Let $f:(X,d_X) \to (Y,d_Y) $ be continuous map where $X$ is compact. Prove that $f(X)$ is compact.
Proof using open cover:
Let $\{G_k | k\in J\}$ be an open cover of $f(X)$ so that
$f(X)\subseteq \cup_{k\in J}G_k \rightarrow X \subseteq f^{-1}(\cup_{k\in J}G_k ) = \cup_{k\in J} f^{-1}(G_k)$ where $f^{-1}(G_k)$ are open in $X$ because $f$ is continuous.
because $X\supseteq \cup_{k\in J} f^{-1}(G_k)$
we get, $X = \cup_{k\in J} f^{-1}(G_k)$$
Now $\{f^{-1}G_k |k\in J\}$ becomes open cover of $X$. As $X$ is compact, $\exists n\in N$ and $k_1\ldots k_n \in J$ such that
$X= \cup_{i=1}^{n}f^{-1}(G_k) \rightarrow f(X)=f(\cup_{i=1}^{n}f^{-1}(G_k)) = \cup_{i=1}^{n}f(f^{-1}(G_k)) \subseteq \cup_{i=1}^{n} G_k$
so we get a finite sub cover for $f(X)$. Hence it is compact.
Sequential argument:
Let $(y_n) \in f(X)$ be any sequence. $\exists (x_n)\in X$ such that $f(x_n)=y_n \;\forall n$.

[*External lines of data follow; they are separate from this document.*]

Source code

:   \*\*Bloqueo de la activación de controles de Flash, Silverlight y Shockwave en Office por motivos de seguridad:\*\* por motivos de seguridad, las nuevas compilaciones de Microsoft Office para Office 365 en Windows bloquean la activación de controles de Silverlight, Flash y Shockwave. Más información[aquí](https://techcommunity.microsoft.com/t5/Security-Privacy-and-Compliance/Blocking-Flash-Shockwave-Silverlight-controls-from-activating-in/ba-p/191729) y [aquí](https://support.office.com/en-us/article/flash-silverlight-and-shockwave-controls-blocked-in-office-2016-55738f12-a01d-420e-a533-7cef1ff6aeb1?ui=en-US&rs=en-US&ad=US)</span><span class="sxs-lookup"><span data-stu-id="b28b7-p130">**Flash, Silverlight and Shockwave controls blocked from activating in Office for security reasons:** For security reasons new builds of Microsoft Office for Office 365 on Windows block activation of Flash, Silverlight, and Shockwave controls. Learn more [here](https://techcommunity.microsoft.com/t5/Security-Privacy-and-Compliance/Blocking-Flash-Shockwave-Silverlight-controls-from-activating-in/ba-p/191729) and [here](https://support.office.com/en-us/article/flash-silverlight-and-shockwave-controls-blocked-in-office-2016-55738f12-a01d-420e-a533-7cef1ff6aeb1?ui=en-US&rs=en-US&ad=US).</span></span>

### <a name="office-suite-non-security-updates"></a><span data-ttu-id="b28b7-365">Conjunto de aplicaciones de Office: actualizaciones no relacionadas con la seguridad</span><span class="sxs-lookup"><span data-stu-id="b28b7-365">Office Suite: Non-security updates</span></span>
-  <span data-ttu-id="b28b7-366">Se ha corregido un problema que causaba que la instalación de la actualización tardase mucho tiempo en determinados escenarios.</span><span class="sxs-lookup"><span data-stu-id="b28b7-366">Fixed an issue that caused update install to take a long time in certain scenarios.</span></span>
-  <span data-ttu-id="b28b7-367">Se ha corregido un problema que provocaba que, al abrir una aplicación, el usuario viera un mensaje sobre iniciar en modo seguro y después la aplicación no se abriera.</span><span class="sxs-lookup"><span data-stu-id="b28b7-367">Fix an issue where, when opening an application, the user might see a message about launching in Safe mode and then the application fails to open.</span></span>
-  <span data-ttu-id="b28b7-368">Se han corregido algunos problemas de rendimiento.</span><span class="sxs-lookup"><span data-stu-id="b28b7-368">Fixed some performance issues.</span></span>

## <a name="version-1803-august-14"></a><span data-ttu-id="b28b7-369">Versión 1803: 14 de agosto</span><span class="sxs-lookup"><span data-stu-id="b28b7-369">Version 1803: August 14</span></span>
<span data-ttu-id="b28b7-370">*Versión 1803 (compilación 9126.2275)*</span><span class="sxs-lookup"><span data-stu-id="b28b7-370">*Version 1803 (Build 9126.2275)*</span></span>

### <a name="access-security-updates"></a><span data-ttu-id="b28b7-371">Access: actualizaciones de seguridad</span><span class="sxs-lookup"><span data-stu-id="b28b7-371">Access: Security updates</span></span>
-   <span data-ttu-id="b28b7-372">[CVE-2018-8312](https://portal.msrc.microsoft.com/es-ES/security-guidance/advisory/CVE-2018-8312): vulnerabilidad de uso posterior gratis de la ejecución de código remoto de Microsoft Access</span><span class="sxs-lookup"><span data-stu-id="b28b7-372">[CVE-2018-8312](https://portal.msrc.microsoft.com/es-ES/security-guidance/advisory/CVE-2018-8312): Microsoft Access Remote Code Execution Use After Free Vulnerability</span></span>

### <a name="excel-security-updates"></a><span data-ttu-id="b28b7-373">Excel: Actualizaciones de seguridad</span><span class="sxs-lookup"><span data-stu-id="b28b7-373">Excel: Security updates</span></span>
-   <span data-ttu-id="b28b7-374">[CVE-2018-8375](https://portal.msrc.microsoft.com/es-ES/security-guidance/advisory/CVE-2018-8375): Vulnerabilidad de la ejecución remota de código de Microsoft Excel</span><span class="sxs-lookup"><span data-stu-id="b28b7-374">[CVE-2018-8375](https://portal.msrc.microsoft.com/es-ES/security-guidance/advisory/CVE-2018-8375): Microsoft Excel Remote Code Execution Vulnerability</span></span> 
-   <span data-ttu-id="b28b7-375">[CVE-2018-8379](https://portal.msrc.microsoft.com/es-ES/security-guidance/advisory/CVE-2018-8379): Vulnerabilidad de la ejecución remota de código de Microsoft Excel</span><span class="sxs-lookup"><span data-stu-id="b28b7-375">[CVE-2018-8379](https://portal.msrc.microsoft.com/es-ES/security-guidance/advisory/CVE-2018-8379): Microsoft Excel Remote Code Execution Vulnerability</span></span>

As $X$ is compact, so $\exists (x_{n_k}$ subsequence of $(x_n)$ such that $(x_{n_k}) \to x_0 \in X$
By continuity of $f$, $(y_{n_k})=f(x_{n_k}) \to f(x_0) \in f(X)$
so $f(X)$ becomes compact.
Are both of these arguments correct?